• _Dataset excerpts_
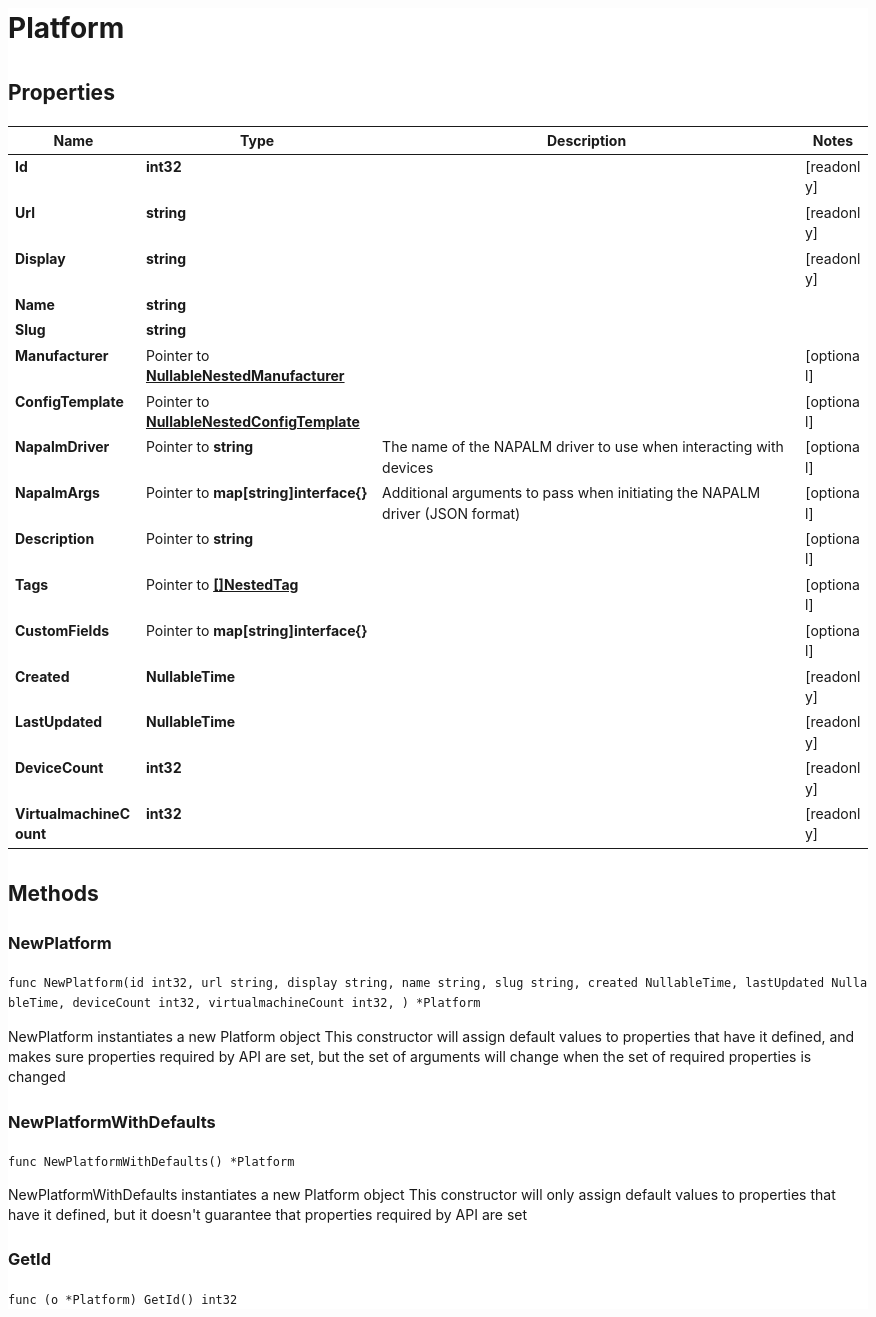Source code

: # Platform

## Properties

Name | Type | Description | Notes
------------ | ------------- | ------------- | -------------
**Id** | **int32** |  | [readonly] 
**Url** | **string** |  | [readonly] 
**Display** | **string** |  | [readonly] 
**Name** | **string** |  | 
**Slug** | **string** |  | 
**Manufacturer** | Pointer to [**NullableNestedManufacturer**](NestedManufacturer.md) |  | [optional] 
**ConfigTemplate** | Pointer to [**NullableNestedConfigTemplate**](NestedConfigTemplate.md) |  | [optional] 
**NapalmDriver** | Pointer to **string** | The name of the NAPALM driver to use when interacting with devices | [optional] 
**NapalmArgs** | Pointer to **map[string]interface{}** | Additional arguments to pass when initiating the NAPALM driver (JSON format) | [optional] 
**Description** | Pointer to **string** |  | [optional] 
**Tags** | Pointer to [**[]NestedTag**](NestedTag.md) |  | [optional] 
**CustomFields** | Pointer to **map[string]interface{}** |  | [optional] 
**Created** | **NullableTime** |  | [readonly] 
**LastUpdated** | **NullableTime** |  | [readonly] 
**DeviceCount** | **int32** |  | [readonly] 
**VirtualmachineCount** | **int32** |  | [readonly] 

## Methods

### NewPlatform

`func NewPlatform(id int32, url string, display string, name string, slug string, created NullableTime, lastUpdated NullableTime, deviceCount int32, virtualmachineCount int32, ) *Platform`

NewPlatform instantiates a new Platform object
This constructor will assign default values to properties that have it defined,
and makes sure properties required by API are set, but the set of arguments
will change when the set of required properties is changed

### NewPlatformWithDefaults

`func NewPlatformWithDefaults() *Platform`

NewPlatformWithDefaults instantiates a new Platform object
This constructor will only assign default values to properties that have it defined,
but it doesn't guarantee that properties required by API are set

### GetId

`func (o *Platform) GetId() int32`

...

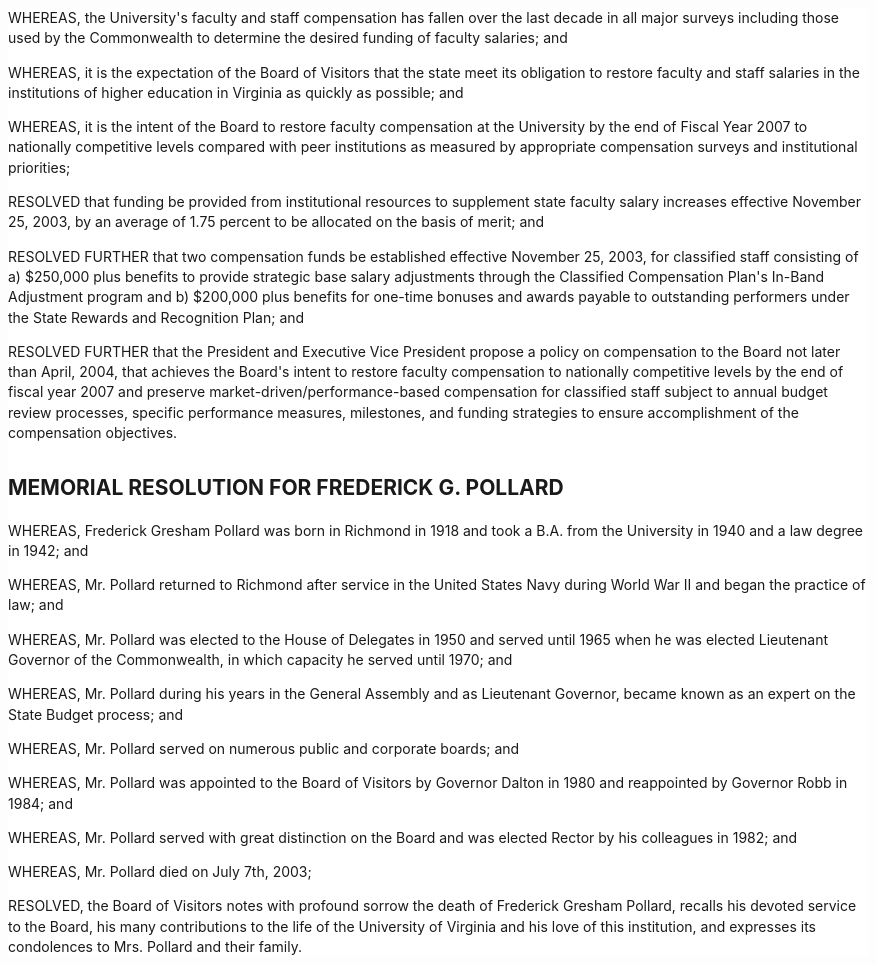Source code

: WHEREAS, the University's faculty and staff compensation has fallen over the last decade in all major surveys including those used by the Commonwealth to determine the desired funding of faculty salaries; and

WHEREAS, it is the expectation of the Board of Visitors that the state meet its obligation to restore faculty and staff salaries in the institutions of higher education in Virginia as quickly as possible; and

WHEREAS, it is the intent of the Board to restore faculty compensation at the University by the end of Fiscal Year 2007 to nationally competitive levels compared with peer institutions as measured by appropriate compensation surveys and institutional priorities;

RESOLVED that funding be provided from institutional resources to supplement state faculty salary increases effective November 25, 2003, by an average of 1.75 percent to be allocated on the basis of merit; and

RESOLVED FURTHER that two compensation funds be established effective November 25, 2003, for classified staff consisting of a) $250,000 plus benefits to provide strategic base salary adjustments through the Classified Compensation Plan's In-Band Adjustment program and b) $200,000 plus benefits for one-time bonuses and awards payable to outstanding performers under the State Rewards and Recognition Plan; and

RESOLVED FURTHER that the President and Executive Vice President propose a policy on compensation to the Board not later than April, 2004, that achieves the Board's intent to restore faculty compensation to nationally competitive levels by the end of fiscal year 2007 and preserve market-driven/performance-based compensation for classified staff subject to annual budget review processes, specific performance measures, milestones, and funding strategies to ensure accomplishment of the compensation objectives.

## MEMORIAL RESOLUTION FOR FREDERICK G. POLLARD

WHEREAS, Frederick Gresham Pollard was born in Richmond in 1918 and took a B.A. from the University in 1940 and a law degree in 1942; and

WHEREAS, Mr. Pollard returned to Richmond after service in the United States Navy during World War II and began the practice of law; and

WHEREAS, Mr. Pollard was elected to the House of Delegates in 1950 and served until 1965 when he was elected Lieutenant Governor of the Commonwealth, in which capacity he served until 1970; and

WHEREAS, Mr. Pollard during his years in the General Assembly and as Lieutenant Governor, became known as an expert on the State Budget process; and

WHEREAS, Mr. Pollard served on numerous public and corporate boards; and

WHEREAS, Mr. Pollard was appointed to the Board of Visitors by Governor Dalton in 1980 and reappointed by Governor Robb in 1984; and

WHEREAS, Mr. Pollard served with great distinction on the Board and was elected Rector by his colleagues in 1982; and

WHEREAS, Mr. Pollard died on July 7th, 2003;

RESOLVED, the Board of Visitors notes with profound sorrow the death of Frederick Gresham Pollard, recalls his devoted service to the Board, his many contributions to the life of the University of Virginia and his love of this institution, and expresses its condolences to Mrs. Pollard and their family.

• _Required work_
Go through the data, and copy each line in which the word "NullableTime" appears.

• _Written answer_
**Created** | **NullableTime** |  | [readonly] 
**LastUpdated** | **NullableTime** |  | [readonly] 
`func NewPlatform(id int32, url string, display string, name string, slug string, created NullableTime, lastUpdated NullableTime, deviceCount int32, virtualmachineCount int32, ) *Platform`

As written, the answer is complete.